-- Source start --

Can't get my robots.txt file recognised

Author Message

Tony Coe

Thursday 24 August 2006 7:16:55 am

Apologies if this has been covered elsewhere, but have found a couple of rewriting articles and tried what was suggested in them, but without success.

I am configuring a copy of ez publish to run across several domains and have it all running ok, but can't get my robots.txt file to be picked up anywhere. I think the problem may be caused by my path prefix, but can't work out how to get around it.

The domain in question is set to use the path prefix of /noni_horses/

I originally added the line
RewriteRule ^/robots.txt - [L]
to the rewrite section of my virtual host settings.
When this didn't work and thinking the prefix might be causing the problem, I changed it to
RewriteRule ^/noni_horses/robots.txt - [L]
Again with no joy.

I have copies of my robots.txt file both in the root of my site and have also tried putting a copy in a subfolder /noni_horses/

I always just get an error kernel 20.

-- Source end --
-- Data supplied start --

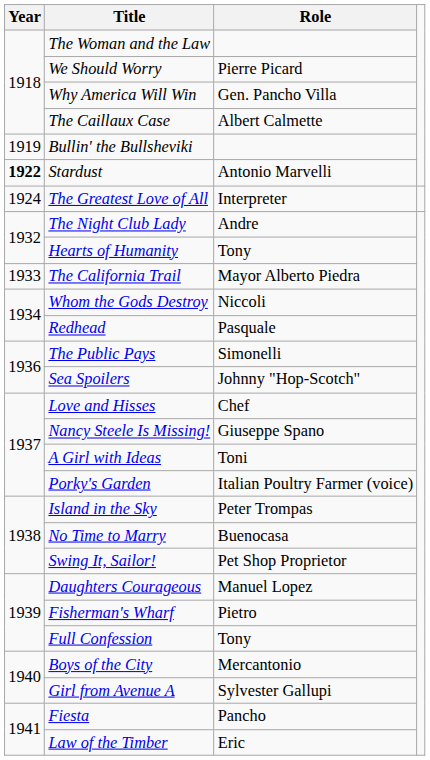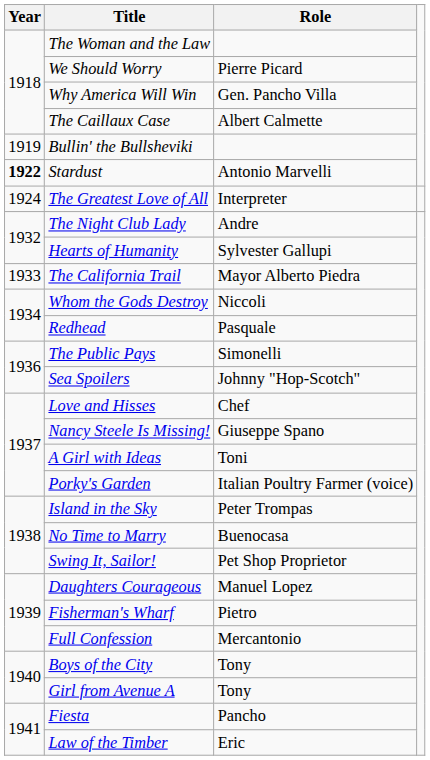Hearts of Humanity | Role: Tony -> Sylvester Gallupi
Full Confession | Role: Tony -> Mercantonio
Boys of the City | Role: Mercantonio -> Tony
Girl from Avenue A | Role: Sylvester Gallupi -> Tony
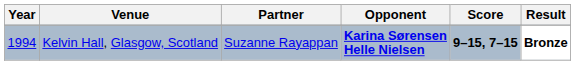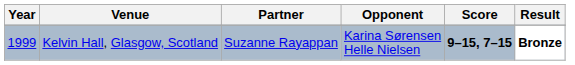Kelvin Hall, Glasgow, Scotland | Year: 1994 -> 1999
Kelvin Hall, Glasgow, Scotland | Opponent: bold -> normal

-- Data supplied end --

> **Exercises to complete**:
1. From the forum post about the robots.txt file, list each fix the author says they tried.
2. Print each line of the listing in Block 1 as it appears, without the pictures.

> **Response list**:
1.
- Following what a couple of rewriting articles suggested
- Adding the line RewriteRule ^/robots.txt - [L] to the rewrite section of the virtual host settings
- Changing that line to RewriteRule ^/noni_horses/robots.txt - [L]
- Putting a copy of robots.txt in the root of the site
- Putting a copy of robots.txt in a subfolder /noni_horses/

2.
Hearts of Humanity | Role: Tony -> Sylvester Gallupi
Full Confession | Role: Tony -> Mercantonio
Boys of the City | Role: Mercantonio -> Tony
Girl from Avenue A | Role: Sylvester Gallupi -> Tony
Kelvin Hall, Glasgow, Scotland | Year: 1994 -> 1999
Kelvin Hall, Glasgow, Scotland | Opponent: bold -> normal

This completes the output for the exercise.